*** Begin section ***

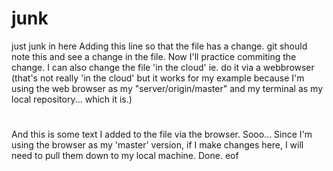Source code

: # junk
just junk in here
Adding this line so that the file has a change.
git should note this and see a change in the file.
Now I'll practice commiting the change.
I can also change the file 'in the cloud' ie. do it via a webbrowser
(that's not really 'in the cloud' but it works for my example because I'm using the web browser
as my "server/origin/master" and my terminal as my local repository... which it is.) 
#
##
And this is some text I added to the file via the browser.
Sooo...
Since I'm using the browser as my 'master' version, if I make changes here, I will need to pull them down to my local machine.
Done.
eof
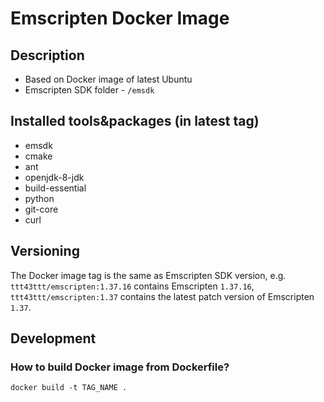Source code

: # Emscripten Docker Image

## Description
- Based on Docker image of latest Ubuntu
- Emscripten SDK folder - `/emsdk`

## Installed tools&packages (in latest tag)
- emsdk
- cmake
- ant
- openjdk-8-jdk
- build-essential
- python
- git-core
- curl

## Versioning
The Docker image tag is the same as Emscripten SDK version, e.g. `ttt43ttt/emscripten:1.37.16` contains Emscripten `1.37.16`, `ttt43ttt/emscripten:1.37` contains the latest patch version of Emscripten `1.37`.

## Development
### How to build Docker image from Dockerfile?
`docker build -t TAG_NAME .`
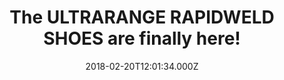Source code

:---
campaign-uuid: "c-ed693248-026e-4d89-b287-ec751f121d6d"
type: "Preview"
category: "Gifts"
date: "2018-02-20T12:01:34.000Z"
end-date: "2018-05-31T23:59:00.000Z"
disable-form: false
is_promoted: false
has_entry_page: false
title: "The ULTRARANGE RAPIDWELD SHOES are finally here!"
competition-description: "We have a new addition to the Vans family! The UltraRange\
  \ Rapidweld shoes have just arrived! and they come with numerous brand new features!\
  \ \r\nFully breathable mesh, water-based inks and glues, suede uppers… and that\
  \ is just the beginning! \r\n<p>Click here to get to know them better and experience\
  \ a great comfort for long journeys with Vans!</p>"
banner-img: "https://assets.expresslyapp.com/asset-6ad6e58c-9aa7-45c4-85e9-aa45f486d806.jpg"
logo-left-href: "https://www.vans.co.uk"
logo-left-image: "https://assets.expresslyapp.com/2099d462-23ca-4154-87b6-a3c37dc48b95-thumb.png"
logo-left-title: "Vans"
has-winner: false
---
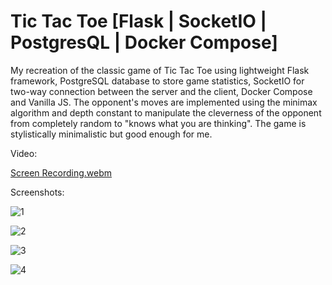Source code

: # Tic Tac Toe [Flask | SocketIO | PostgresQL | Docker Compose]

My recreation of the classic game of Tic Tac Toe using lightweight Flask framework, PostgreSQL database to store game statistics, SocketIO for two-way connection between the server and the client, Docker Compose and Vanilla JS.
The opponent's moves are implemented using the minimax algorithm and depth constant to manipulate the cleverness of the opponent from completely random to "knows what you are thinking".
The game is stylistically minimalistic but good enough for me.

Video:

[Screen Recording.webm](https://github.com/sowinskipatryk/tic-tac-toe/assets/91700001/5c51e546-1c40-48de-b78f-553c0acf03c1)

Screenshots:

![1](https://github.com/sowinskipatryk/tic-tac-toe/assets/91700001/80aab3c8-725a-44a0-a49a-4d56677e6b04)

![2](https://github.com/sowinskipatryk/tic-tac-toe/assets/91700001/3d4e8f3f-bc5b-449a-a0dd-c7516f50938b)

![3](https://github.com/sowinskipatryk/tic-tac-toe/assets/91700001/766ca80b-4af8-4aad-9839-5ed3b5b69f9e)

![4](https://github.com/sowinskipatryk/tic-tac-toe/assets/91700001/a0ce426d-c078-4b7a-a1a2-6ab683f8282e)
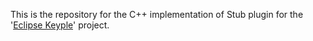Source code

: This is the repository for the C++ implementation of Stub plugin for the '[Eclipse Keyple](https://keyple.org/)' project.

*** End section ***

TO-DO ITEM:
Excluding the images, copy all of the material above verbatim.

RESULT:
Source code

: # junk
just junk in here
Adding this line so that the file has a change.
git should note this and see a change in the file.
Now I'll practice commiting the change.
I can also change the file 'in the cloud' ie. do it via a webbrowser
(that's not really 'in the cloud' but it works for my example because I'm using the web browser
as my "server/origin/master" and my terminal as my local repository... which it is.) 
#
##
And this is some text I added to the file via the browser.
Sooo...
Since I'm using the browser as my 'master' version, if I make changes here, I will need to pull them down to my local machine.
Done.
eof
Source code

: # Emscripten Docker Image

## Description
- Based on Docker image of latest Ubuntu
- Emscripten SDK folder - `/emsdk`

## Installed tools&packages (in latest tag)
- emsdk
- cmake
- ant
- openjdk-8-jdk
- build-essential
- python
- git-core
- curl

## Versioning
The Docker image tag is the same as Emscripten SDK version, e.g. `ttt43ttt/emscripten:1.37.16` contains Emscripten `1.37.16`, `ttt43ttt/emscripten:1.37` contains the latest patch version of Emscripten `1.37`.

## Development
### How to build Docker image from Dockerfile?
`docker build -t TAG_NAME .`
Source code

:---
campaign-uuid: "c-ed693248-026e-4d89-b287-ec751f121d6d"
type: "Preview"
category: "Gifts"
date: "2018-02-20T12:01:34.000Z"
end-date: "2018-05-31T23:59:00.000Z"
disable-form: false
is_promoted: false
has_entry_page: false
title: "The ULTRARANGE RAPIDWELD SHOES are finally here!"
competition-description: "We have a new addition to the Vans family! The UltraRange\
  \ Rapidweld shoes have just arrived! and they come with numerous brand new features!\
  \ \r\nFully breathable mesh, water-based inks and glues, suede uppers… and that\
  \ is just the beginning! \r\n<p>Click here to get to know them better and experience\
  \ a great comfort for long journeys with Vans!</p>"
banner-img: "https://assets.expresslyapp.com/asset-6ad6e58c-9aa7-45c4-85e9-aa45f486d806.jpg"
logo-left-href: "https://www.vans.co.uk"
logo-left-image: "https://assets.expresslyapp.com/2099d462-23ca-4154-87b6-a3c37dc48b95-thumb.png"
logo-left-title: "Vans"
has-winner: false
---
Source code

: # Tic Tac Toe [Flask | SocketIO | PostgresQL | Docker Compose]

My recreation of the classic game of Tic Tac Toe using lightweight Flask framework, PostgreSQL database to store game statistics, SocketIO for two-way connection between the server and the client, Docker Compose and Vanilla JS.
The opponent's moves are implemented using the minimax algorithm and depth constant to manipulate the cleverness of the opponent from completely random to "knows what you are thinking".
The game is stylistically minimalistic but good enough for me.

Video:

[Screen Recording.webm](https://github.com/sowinskipatryk/tic-tac-toe/assets/91700001/5c51e546-1c40-48de-b78f-553c0acf03c1)

Screenshots:

![1](https://github.com/sowinskipatryk/tic-tac-toe/assets/91700001/80aab3c8-725a-44a0-a49a-4d56677e6b04)

![2](https://github.com/sowinskipatryk/tic-tac-toe/assets/91700001/3d4e8f3f-bc5b-449a-a0dd-c7516f50938b)

![3](https://github.com/sowinskipatryk/tic-tac-toe/assets/91700001/766ca80b-4af8-4aad-9839-5ed3b5b69f9e)

![4](https://github.com/sowinskipatryk/tic-tac-toe/assets/91700001/a0ce426d-c078-4b7a-a1a2-6ab683f8282e)
Source code

: This is the repository for the C++ implementation of Stub plugin for the '[Eclipse Keyple](https://keyple.org/)' project.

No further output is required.